This question was asked in my commutative algebra assignment and I need help in solving it.
Prove that if S is a multiplicatively closed subset of A, then $S^{-1} A$ is a flat A-module.
Attempt: I have given that the sequence $0\to J \to K \to L \to 0$ is an exact sequence of modules and I have to show that $0\to J \otimes S^{-1}A \to K \otimes S^{-1} A \to L \otimes S^{-1} A \to 0$ is an exact sequence of A-modules. I know definition of exact sequences and relevant theorems but I am not sure how exactly should I proceed to prove the definition of exact sequence. I took maps f' ,g' ,h' ,i' for $0\to J \otimes S^{-1} A$ ,..., $L \otimes S^{-1} A \to 0$ and maps f,g,h,i for $0\to J$ ,..., $L \to 0$ respectively.
Unfortunately, I am unable to think how should I proceed with such a proof? Can you please give some hints on how should I start the proof.
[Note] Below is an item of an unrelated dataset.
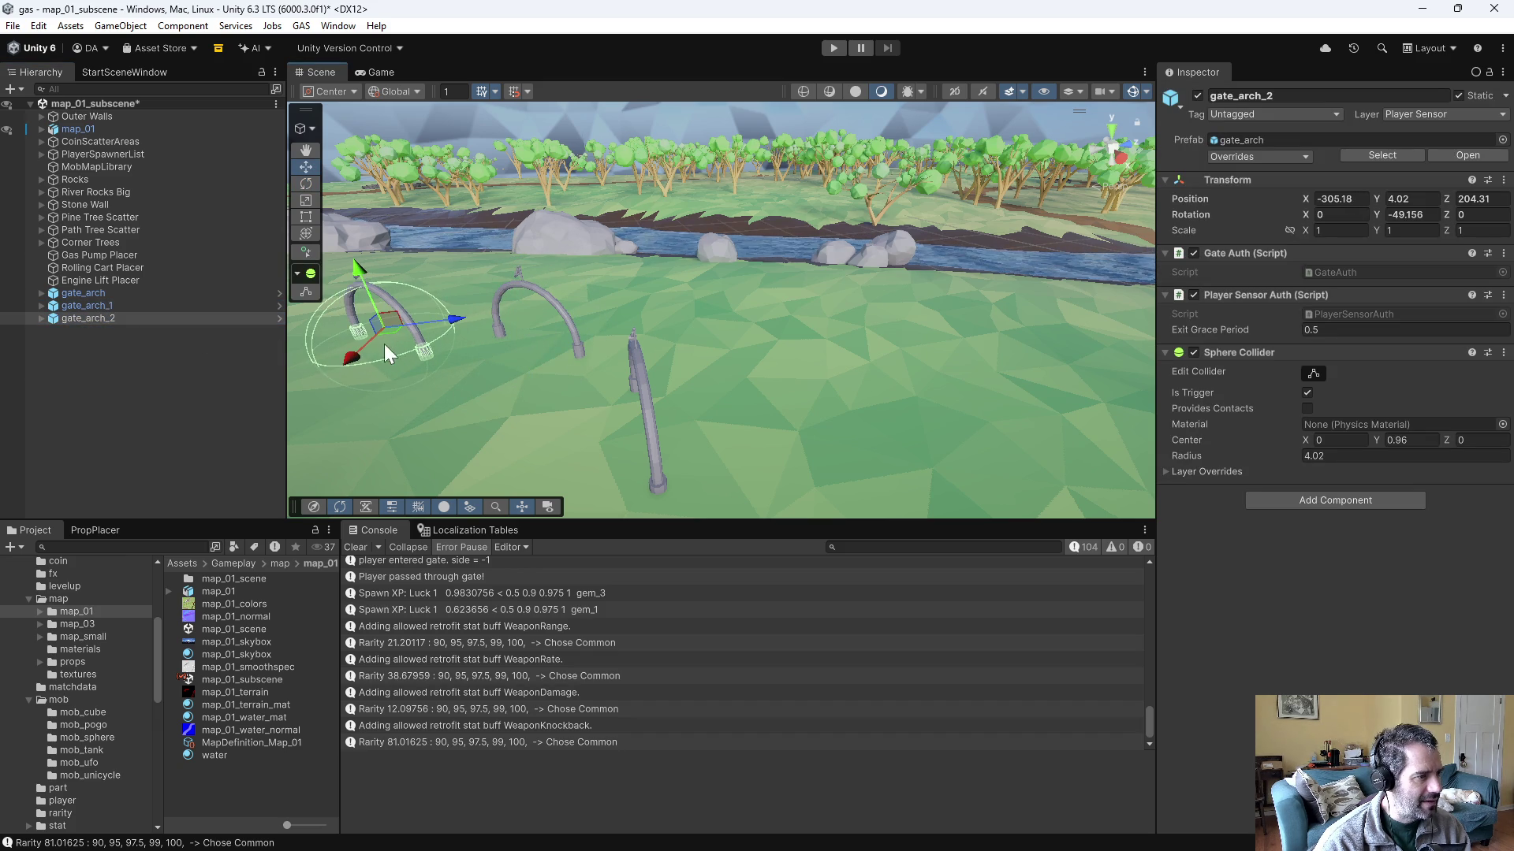
pyautogui.moveTo(402, 346); pyautogui.dragTo(429, 338)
I shall be really thankful.
Hint. For any $A$-module, there is a canonical isomorphism of $S^{-1}A$ modules $M\otimes_A S^{-1}A\simeq S^{-1}M$, and your problem boils down to prove that , if $0\longrightarrow J\overset{f}{\longrightarrow}K\overset{g}{\longrightarrow}L\longrightarrow 0$ is an exact sequence of $A$-modules, then
$0\longrightarrow S^{-1}J\overset{S^{-1}f}{\longrightarrow}S^{-1}K\overset{S^{-1}g}{\longrightarrow}S^{-1}L\longrightarrow 0$ is exact.
Here, we have denoted by $S^{-1}u$ the map of $S^{-1}A$-modules induced canonically by the $A$-linear map $u:M\to N$.
Now, it is enough to prove that $\ker(S^{-1}u)=S^{-1}(\ker(u)), im(S^{-1}u)=S^{-1}(im(u))$ (why?), which is not difficult...